Dinner is served around a camp fire, hosted by your guides who will share the stories of their lives in the forests and rivers.
Overnight hammock camp
DAY AND NIGHT NATURE EXCURSIONS
Awaken to the dawn chorus of howler monkeys macaws and parrots. Depending on your interests options include birding and wildlife viewing along the river or on forest trails. A visit to a harpy eagle nesting site is another option for those interested in potentially seeing this the largest and most powerful eagle in the world. Additional activities include a forest walk to learn about the various forest trees and plants and their uses in both commercial and traditional applications. Post lunch activities can include bathing in the creek, fishing, napping in your hammock, exploring more trails or an afternoon river drift.
Overnight hammock camp
EXPLORE AND RELAX
Last full day to experience the Kanuku mountains and Mapari creek. Options include early birding on a forest trail or another drift down the creek looking for wildlife or you can try handline fishing.
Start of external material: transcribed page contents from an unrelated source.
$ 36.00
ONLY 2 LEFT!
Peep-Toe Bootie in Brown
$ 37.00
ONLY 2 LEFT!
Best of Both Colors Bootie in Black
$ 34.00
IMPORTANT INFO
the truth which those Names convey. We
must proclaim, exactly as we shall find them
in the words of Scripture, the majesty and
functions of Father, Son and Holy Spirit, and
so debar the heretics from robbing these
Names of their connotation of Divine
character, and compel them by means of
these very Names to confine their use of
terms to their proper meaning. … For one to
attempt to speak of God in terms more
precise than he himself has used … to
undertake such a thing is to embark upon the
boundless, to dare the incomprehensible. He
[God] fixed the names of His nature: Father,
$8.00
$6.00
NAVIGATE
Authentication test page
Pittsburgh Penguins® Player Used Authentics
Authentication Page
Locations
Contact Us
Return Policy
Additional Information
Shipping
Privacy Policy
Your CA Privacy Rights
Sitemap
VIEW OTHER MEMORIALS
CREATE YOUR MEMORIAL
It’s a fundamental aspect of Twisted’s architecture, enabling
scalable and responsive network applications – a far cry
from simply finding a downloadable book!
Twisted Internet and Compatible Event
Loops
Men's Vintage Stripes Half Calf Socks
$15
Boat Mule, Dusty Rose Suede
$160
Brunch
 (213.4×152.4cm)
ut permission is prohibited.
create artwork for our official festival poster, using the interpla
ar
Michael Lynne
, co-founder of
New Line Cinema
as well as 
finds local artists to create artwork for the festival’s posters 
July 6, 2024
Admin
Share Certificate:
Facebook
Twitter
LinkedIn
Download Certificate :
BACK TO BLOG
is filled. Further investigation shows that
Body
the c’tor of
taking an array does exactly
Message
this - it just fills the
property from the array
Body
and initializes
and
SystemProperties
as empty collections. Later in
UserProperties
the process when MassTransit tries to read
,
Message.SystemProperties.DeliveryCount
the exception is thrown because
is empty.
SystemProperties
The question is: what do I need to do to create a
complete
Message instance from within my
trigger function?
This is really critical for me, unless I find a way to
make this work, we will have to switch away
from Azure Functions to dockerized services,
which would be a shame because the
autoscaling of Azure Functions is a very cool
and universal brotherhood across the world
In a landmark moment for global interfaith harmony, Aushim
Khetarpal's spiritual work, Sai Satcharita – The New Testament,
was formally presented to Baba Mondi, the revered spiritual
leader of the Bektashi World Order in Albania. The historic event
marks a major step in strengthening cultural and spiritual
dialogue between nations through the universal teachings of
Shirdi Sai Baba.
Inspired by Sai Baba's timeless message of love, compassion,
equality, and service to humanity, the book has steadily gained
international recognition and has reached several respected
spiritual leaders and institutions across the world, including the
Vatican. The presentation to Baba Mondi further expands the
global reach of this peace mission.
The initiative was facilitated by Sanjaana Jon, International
For those not adverse to spiders a short hike away are the burrows of Giant bird eating spiders (Theraphosa blondi). These tarantulas the worlds largest spider are nocturnal and normally at home in their burrows during the day. However one of the guides will tease it out if its lair with a twig for your viewing and for photos.
After dinner one can go night spotting along the creek. We will glide under the tropical stars in complete silence listening to the sounds of the night forest which are completely different than those of the day, somewhat mysterious and eerie. In the beam of the spotlight we will look for amazon tree boas, frogs, dwarf caiman, paca, opossums and other rodents. Nocturnal species like boat billed herons, oil birds and pootoos can be seen and sleeping birds like kingfishers, woodrails, sunbitterns can be found and closely approached for better viewing and photography. Occasionally tapir or capybara can be spotted and in the past lucky guests have been treated with the highlight of watching an ocelot stalking along the creek edge.
Overnight in hammock camp
Whilst the crew breaks camp, you will bird along forest trails then return to camp for breakfast. Upon departure you will have a last drift down the creek before starting up the engine and slowly spending the rest of the day heading back down the river to caiman house field station arriving in the late afternoon.
Overnight at Caiman House
RETURN TO GEORGETOWN
OR CONTINUE ONWARD FOR MORE ADVENTURE
Today depart Caiman House, returning to Georgetown by air or minibus transport. Or, continue your journey onwards to one of the other amazing destinations in the Rupununi… including Surama Eco-Lodge, the Iwokrama Canopy Walkway, the Karanambu Lodge, or the Iwokrama River Lodge!